A beer belly can be a bad thing — even if you’re not considered overweight.
New research suggests normal-weight people who carry their fat at their waistlines may be at higher risk of death over the years than overweight or obese people whose fat is more concentrated on the hips and thighs.
Monday’s study signals the distribution of fat matters whatever the scale says.
“If the waist is larger than your hips, you’re at increased risk for disease,” said Dr. Samuel Klein, an obesity specialist at Washington University School of Medicine at St. Louis, who wasn’t involved in the new research.
It also has implications for advising patients whose body mass index or BMI, the standard measure for weight and height, puts them in the normal range despite a belly bulge.
“We see this with patients every day: ‘My weight is fine, I can eat whatever I want,'” said study senior author Dr. Francisco Lopez-Jimenez, preventive cardiology chief at the Mayo Clinic. “These results really challenge that.”

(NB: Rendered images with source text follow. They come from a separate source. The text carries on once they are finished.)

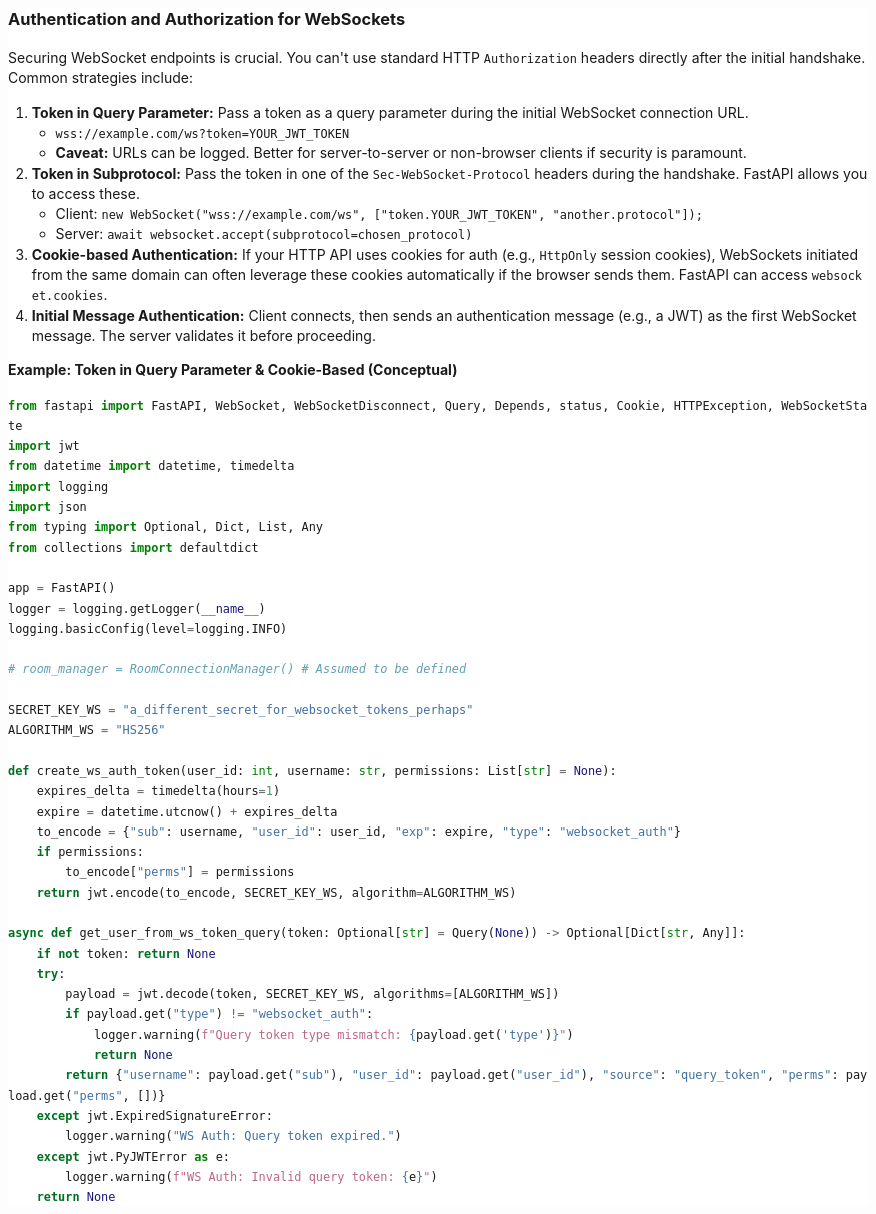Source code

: ### Authentication and Authorization for WebSockets

Securing WebSocket endpoints is crucial. You can't use standard HTTP `Authorization` headers directly after the initial handshake. Common strategies include:

1.  **Token in Query Parameter:** Pass a token as a query parameter during the initial WebSocket connection URL.
    *   `wss://example.com/ws?token=YOUR_JWT_TOKEN`
    *   **Caveat:** URLs can be logged. Better for server-to-server or non-browser clients if security is paramount.
2.  **Token in Subprotocol:** Pass the token in one of the `Sec-WebSocket-Protocol` headers during the handshake. FastAPI allows you to access these.
    *   Client: `new WebSocket("wss://example.com/ws", ["token.YOUR_JWT_TOKEN", "another.protocol"]);`
    *   Server: `await websocket.accept(subprotocol=chosen_protocol)`
3.  **Cookie-based Authentication:** If your HTTP API uses cookies for auth (e.g., `HttpOnly` session cookies), WebSockets initiated from the same domain can often leverage these cookies automatically if the browser sends them. FastAPI can access `websocket.cookies`.
4.  **Initial Message Authentication:** Client connects, then sends an authentication message (e.g., a JWT) as the first WebSocket message. The server validates it before proceeding.

**Example: Token in Query Parameter & Cookie-Based (Conceptual)**
```python
from fastapi import FastAPI, WebSocket, WebSocketDisconnect, Query, Depends, status, Cookie, HTTPException, WebSocketState
import jwt 
from datetime import datetime, timedelta
import logging
import json 
from typing import Optional, Dict, List, Any
from collections import defaultdict 

app = FastAPI() 
logger = logging.getLogger(__name__)
logging.basicConfig(level=logging.INFO)

# room_manager = RoomConnectionManager() # Assumed to be defined

SECRET_KEY_WS = "a_different_secret_for_websocket_tokens_perhaps"
ALGORITHM_WS = "HS256"

def create_ws_auth_token(user_id: int, username: str, permissions: List[str] = None):
    expires_delta = timedelta(hours=1) 
    expire = datetime.utcnow() + expires_delta
    to_encode = {"sub": username, "user_id": user_id, "exp": expire, "type": "websocket_auth"}
    if permissions:
        to_encode["perms"] = permissions
    return jwt.encode(to_encode, SECRET_KEY_WS, algorithm=ALGORITHM_WS)

async def get_user_from_ws_token_query(token: Optional[str] = Query(None)) -> Optional[Dict[str, Any]]:
    if not token: return None
    try:
        payload = jwt.decode(token, SECRET_KEY_WS, algorithms=[ALGORITHM_WS])
        if payload.get("type") != "websocket_auth": 
            logger.warning(f"Query token type mismatch: {payload.get('type')}")
            return None
        return {"username": payload.get("sub"), "user_id": payload.get("user_id"), "source": "query_token", "perms": payload.get("perms", [])}
    except jwt.ExpiredSignatureError: 
        logger.warning("WS Auth: Query token expired.")
    except jwt.PyJWTError as e:
        logger.warning(f"WS Auth: Invalid query token: {e}")
    return None

```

Abdominal fat — an apple-shaped figure — has long been considered more worrisome than fat that settles on the hips and below, the so-called pear shape. Risk increases for men if their waist circumference is larger than 40 inches, and 35 inches for women. Still, doctors typically focus more on BMI than waistlines; after all, girth tends to increase as weight does.
But a BMI in the normal range may not give the full story for people who are thin but not fit, with more body fat than muscle, or who change shape as they get older and lose muscle, Lopez-Jimenez said.

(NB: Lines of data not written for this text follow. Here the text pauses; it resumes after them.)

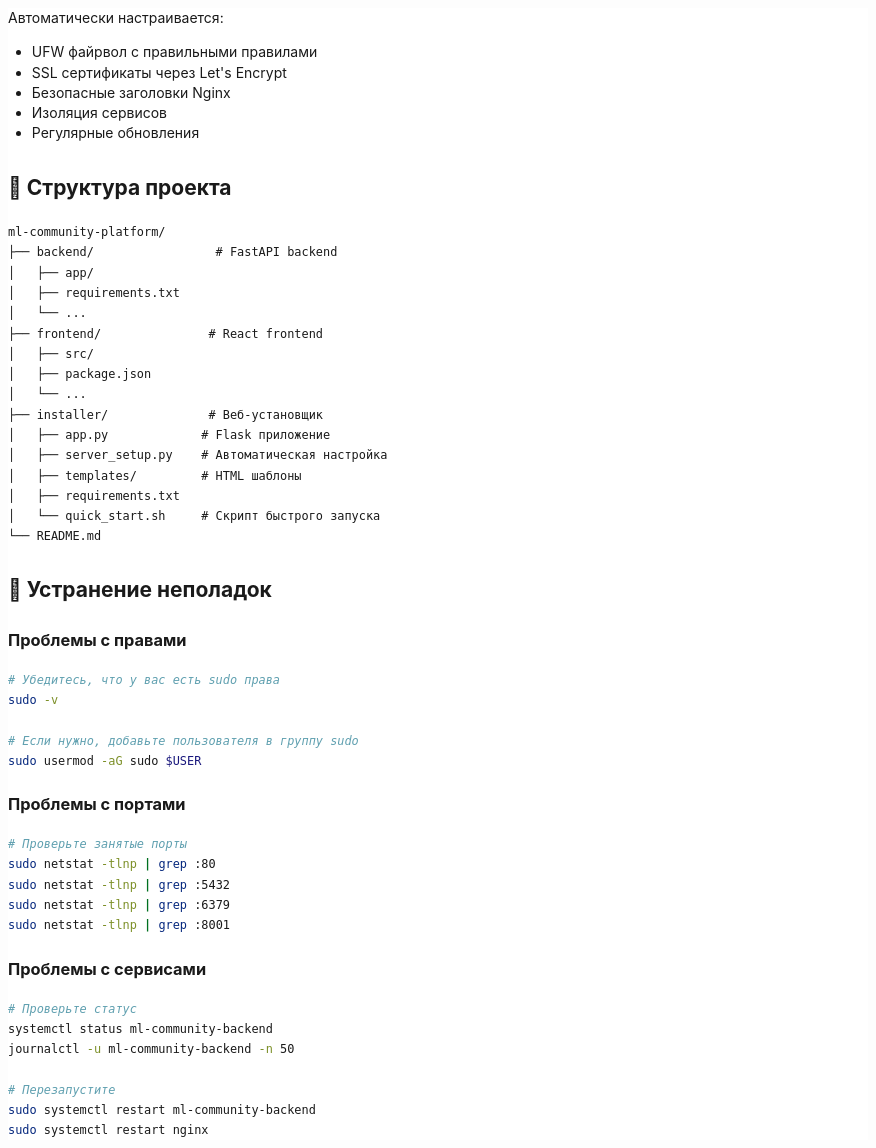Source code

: Автоматически настраивается:
- UFW файрвол с правильными правилами
- SSL сертификаты через Let's Encrypt
- Безопасные заголовки Nginx
- Изоляция сервисов
- Регулярные обновления

## 📁 Структура проекта

```
ml-community-platform/
├── backend/                 # FastAPI backend
│   ├── app/
│   ├── requirements.txt
│   └── ...
├── frontend/               # React frontend
│   ├── src/
│   ├── package.json
│   └── ...
├── installer/              # Веб-установщик
│   ├── app.py             # Flask приложение
│   ├── server_setup.py    # Автоматическая настройка
│   ├── templates/         # HTML шаблоны
│   ├── requirements.txt
│   └── quick_start.sh     # Скрипт быстрого запуска
└── README.md
```

## 🐛 Устранение неполадок

### Проблемы с правами
```bash
# Убедитесь, что у вас есть sudo права
sudo -v

# Если нужно, добавьте пользователя в группу sudo
sudo usermod -aG sudo $USER
```

### Проблемы с портами
```bash
# Проверьте занятые порты
sudo netstat -tlnp | grep :80
sudo netstat -tlnp | grep :5432
sudo netstat -tlnp | grep :6379
sudo netstat -tlnp | grep :8001
```

### Проблемы с сервисами
```bash
# Проверьте статус
systemctl status ml-community-backend
journalctl -u ml-community-backend -n 50

# Перезапустите
sudo systemctl restart ml-community-backend
sudo systemctl restart nginx
```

His study analyzed what’s called waist-to-hip ratio, dividing the waist circumference by the hip measurement. There are different cutoffs, but a ratio greater than 1 means a bigger middle.
Researchers checked a government survey that tracked about 15,000 men and women with different BMIs — normal weight, overweight and obese. More than 3,200 died over 14 years.
At every BMI level, people with thicker middles had a higher risk of death than those with trimmer waists, the researchers reported in Annals of Internal Medicine. In the study, 11 percent of men and 3 percent of women were normal weight but had an elevated waist-to-hip ratio. Surprisingly, they were at greater risk — for men, roughly twice the risk — than more pear-shaped overweight or obese people.
Fat that builds around the abdominal organs is particularly linked to diabetes, heart disease and other metabolic abnormalities than fat that lies under the skin, said obesity expert Dr. Lisa Neff of Northwestern University, who wasn’t involved the study.
Blood tests typically show higher blood sugar and triglyceride levels in people with a belly bulge, so doctors might spot their risk without a tape measure, Klein noted.
Genetics plays a role in apple shapes and waistlines tend to increase with age, so Neff and Klein advised even normal-weight people to pay attention if belts are getting tighter.
Sorry, sit-ups aren’t the solution, they said: Like all weight loss, it requires a healthier diet and general physical activity to burn calories.